A Cidade de Deus: a obra que Santo Agostinho escreveu para um mundo que desmoronava

Encerramos “Agosto com A de Agostinho” com A Cidade de Deus, a obra em que o santo respondeu à queda de Roma e explicou as duas cidades.

Era o ano de 410 quando Roma, a cidade que se acreditava eterna, foi saqueada pelos godos de Alarico. O impacto foi tão grande que muitos pagãos apontaram um culpado: o cristianismo. Ao abandonar os antigos deuses, diziam, o Império havia perdido sua proteção. Agostinho, bispo de Hipona, não deixou a acusação passar. Entre 412 e 426, escreveu uma resposta que se tornaria uma das obras mais influentes da história do Ocidente: A Cidade de Deus (De Civitate Dei).

Não é um livro breve nem leve: são vinte e dois livros que combinam teologia, filosofia, história e política. Mas seu coração pode ser resumido numa intuição que segue nos interpelando 1.600 anos depois.

Uma resposta em dois tempos

Agostinho organiza a obra em dois grandes blocos. Nos primeiros dez livros, refuta a ideia de que os deuses pagãos fossem necessários, tanto para a prosperidade terrena quanto para a vida eterna. Roma não caiu por culpa dos cristãos, argumenta, mas porque nenhuma cidade humana está a salvo da fragilidade que lhe é própria.

Nos doze livros seguintes, ele apresenta o verdadeiro projeto da obra: contar a origem, o desenvolvimento histórico e o destino final de duas cidades que, desde o princípio do mundo, convivem misturadas entre si.

Duas cidades, dois amores

A chave de toda a obra está numa frase que Agostinho deixa quase no final: existem duas cidades formadas por dois amores. A cidade terrena nasce do amor a si mesmo levado até o desprezo de Deus. A Cidade de Deus nasce do amor a Deus levado até o desprezo de si mesmo (civ. Dei ciu. 14.28).

Não se trata de dois lugares geográficos, nem de duas organizações em confronto —Agostinho é claro ao dizer que ambas as cidades estão entrelaçadas em toda sociedade humana, em toda época, inclusive dentro de cada pessoa—. Trata-se de duas direções possíveis do coração: viver orientado para si mesmo ou viver orientado para Deus e, a partir daí, para os outros.
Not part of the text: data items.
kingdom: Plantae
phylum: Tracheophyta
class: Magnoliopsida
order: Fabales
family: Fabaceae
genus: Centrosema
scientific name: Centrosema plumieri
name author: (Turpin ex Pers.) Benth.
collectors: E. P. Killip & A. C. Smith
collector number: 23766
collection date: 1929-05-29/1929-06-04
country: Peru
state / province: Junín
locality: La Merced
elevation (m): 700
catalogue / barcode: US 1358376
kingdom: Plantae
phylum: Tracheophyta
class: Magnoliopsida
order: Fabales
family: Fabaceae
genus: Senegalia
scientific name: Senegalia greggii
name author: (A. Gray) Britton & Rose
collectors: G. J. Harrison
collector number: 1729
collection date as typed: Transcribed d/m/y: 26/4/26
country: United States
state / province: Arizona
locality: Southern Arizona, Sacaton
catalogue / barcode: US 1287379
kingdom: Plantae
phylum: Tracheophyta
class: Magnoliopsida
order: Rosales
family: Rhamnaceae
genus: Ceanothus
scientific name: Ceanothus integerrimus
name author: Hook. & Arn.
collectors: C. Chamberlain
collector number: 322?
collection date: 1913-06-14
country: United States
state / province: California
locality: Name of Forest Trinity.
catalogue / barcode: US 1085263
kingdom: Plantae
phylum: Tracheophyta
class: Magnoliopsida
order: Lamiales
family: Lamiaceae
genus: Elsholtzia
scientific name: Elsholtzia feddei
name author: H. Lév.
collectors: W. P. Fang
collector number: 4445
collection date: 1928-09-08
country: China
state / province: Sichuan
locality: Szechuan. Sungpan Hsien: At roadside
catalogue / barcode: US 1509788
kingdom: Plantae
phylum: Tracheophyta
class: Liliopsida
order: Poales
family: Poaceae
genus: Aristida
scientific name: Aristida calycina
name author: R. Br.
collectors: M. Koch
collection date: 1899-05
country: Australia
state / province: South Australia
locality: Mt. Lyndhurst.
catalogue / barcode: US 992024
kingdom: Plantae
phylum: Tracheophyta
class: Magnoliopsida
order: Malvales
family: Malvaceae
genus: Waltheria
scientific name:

O que significa, então, ser “cidadão”?

Aqui Agostinho dá uma virada que soava estranha para sua época. Para o mundo antigo, ser cidadão era pertencer a uma ordem política concreta: a polis grega, a Roma imperial. Agostinho universaliza a ideia: pertence-se à Cidade de Deus não pelo lugar onde se nasce, mas para onde a vontade se dirige.

Isso não o torna um pensador que despreza a política, embora às vezes ele tenha sido apresentado assim. Agostinho reconhece o valor da ordem pública, defende que os cristãos devem cumprir seus deveres cívicos, obedecer a leis justas e servir ao bem comum; e até desenvolve ali as bases do que depois seria a teoria da guerra justa. O ponto dele não é fugir do mundo, mas habitá-lo como peregrino: comprometido com a cidade terrena, sem confundir nela sua verdadeira pátria.

Uma obra que não parou de falar com a gente

A Cidade de Deus marcou a teologia política durante toda a Idade Média, e sua sombra chega até os debates modernos sobre a relação entre religião, poder e sociedade. Mas, antes de um tratado de política, é um convite pessoal: perguntar em que depositamos nosso amor, porque —segundo Agostinho— é aí que se decide, no fundo, a que cidade pertencemos.

Neste agosto, ao celebrar a festa de Santo Agostinho, é uma boa ocasião para voltar àquela pergunta que ele mesmo se fez antes de escrevê-la: não quanto possuímos ou onde vivemos, mas para onde caminha o coração.